COMMENT: Let’s honour our heroes with enduring peace

08 Aug, 2021 - 00:08 0 Views
COMMENT: Let’s honour our heroes with enduring peace

The Sunday News

Those who have long enjoyed such privileges as we enjoy forget in time that men have died to win them . . . Our nation owes a debt to its fallen heroes that we can never fully repay . . . Without memory, there is no culture.” (Writer unknown)

The above statements aptly summarise what the Heroes Day and the Defence Forces Day stand for. The Heroes holidays, set for Monday and Tuesday is meant to honour and celebrate the sons and daughters of this country who sacrificed a lot so that we have an independent Zimbabwe. The holiday also pays homage to the Zimbabwe Defence Forces who are also doing a sterling job to ensure peace and stability, key ingredients for economic and social prosperity.

It is important that as we celebrate our independence, we always take time to reflect on the path and road traversed by our liberation heroes. It was never an easy road, and many died in the trenches while fighting to free our country from colonial bondage. It is thus important that we hold dearly our independence, as well as the peace, unity and stability that was passed on to us by the Founding Fathers of our liberation.

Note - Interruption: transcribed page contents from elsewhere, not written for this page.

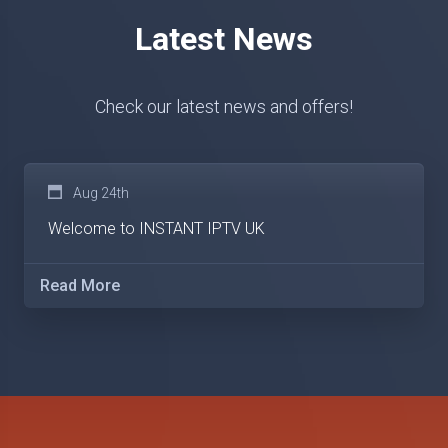
Latest News
Check our latest news and offers!
Aug 24th
Welcome to INSTANT IPTV UK
Read More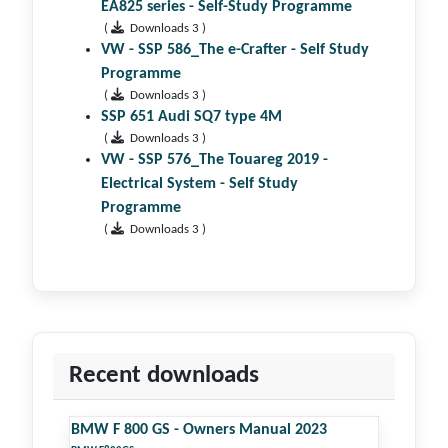
EA825 series - Self-Study Programme
(
Downloads 3 )
VW - SSP 586_The e-Crafter - Self Study
Programme
(
Downloads 3 )
SSP 651 Audi SQ7 type 4M
(
Downloads 3 )
VW - SSP 576_The Touareg 2019 -
Electrical System - Self Study
Programme
(
Downloads 3 )
Recent downloads
BMW F 800 GS - Owners Manual 2023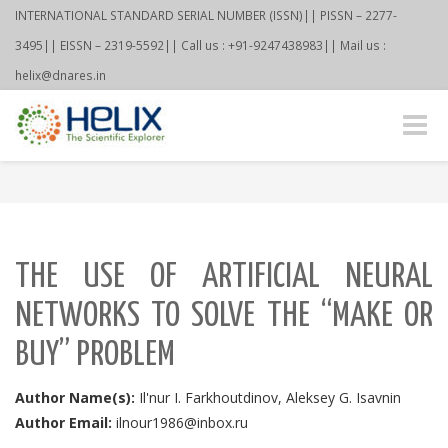
INTERNATIONAL STANDARD SERIAL NUMBER (ISSN)|| PISSN – 2277-
3495|| EISSN – 2319-5592|| Call us : +91-9247438983|| Mail us :
helix@dnares.in
Toggle
naviga
THE USE OF ARTIFICIAL NEURAL
NETWORKS TO SOLVE THE “MAKE OR
BUY” PROBLEM
Author Name(s):
Il'nur I. Farkhoutdinov, Aleksey G. Isavnin
Author Email:
ilnour1986@inbox.ru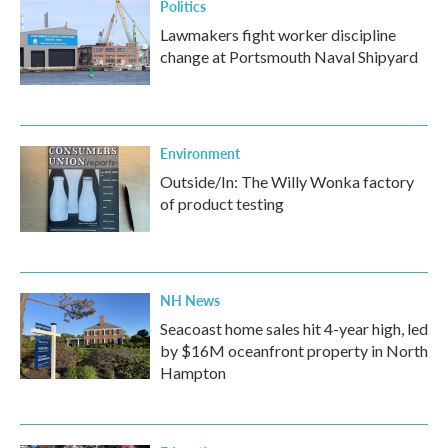
Politics
Lawmakers fight worker discipline
change at Portsmouth Naval Shipyard
Environment
Outside/In: The Willy Wonka factory
of product testing
NH News
Seacoast home sales hit 4-year high, led
by $16M oceanfront property in North
Hampton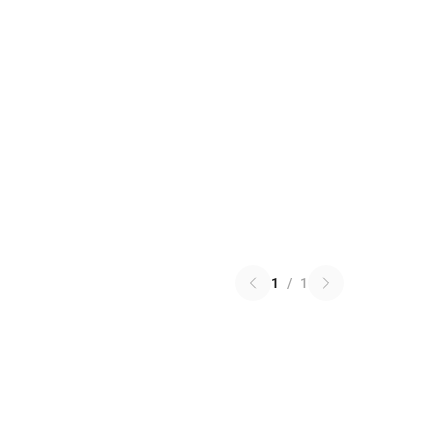
1
/
1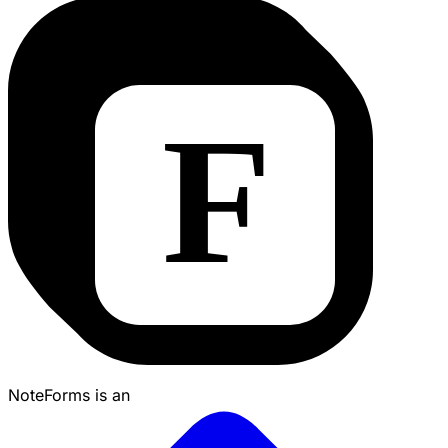
NoteForms is an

The Heroes holidays occupy a special place in our history and development as a nation as we remember and pay tribute to our dear countrymen and women who paid the supreme sacrifice for the liberation of our country.

Last year, on the occasion to mark the country’s 40th Heroes Day anniversary, President Mnangagwa said; “Our position is clear; a firm foundation has been laid and continues to be strengthened for a thriving constitutional democracy, and a just, open, accountable and prosperous society. With unfaltering determination, and emboldened by the experiences of the unrelenting attacks on our country in the past two decades, we know that the future is bright. Our success is inevitable.

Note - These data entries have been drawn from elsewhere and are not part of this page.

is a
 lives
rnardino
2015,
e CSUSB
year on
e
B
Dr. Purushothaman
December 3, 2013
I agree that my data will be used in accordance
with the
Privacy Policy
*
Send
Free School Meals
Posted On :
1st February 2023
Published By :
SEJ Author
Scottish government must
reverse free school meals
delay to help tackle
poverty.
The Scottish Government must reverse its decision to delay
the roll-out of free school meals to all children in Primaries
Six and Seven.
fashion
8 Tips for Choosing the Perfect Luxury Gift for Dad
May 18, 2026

The divisive falsehoods and concoctions by renegades and supremacists who want to pounce on our natural resources will never win the day. Truth shall triumph over lies, and good over evil.”

This year’s anniversary comes after the mounting of the statue of Mbuya Nehanda in Harare, which has immortalised the supreme sacrifice that was paid by the forebears of our liberation struggle. The location of this statue carries added historical meaning because the intersection of Samora Machel Avenue and Julius Nyerere Way is the spot where Mbuya Nehanda used to rest and drink water from a river that flowed at the site.

Moreover, Government has said more heroes and heroines from the early wars of resistance will also be honoured in a similar manner. Among them is General Mtshane Khumalo who commanded the Imbizo Regiment, under King Lobengula, that defeated the Allan Wilson Patrol at the Battle of Pupu on 10 December, 1893.

As we honour our gallant heroes, we also have to make sure that we preach the gospel of peace, unity and prosperity. Without peace, there is no development.

“Peace is a pre-requisite for development as a whole because it creates an enabling environment for the fundamentals of a society’s progress: human capital formation, infrastructure development, markets subject to the rule of law, and so on. In the absence of peace, education and health structures break down, systems to provide infrastructure disintegrate, and legal commerce is crippled.

Critically, peace also frees up resources, both financial and human, that would otherwise be diverted to controlling violence. Intuitively, we have long known that peace and development go hand in hand — generally speaking, the more peaceful a society, the more prosperous and stable,” said writers, Roshan Paul and Sarah Jefferson in an article titled Peace as a pre-requisite for development.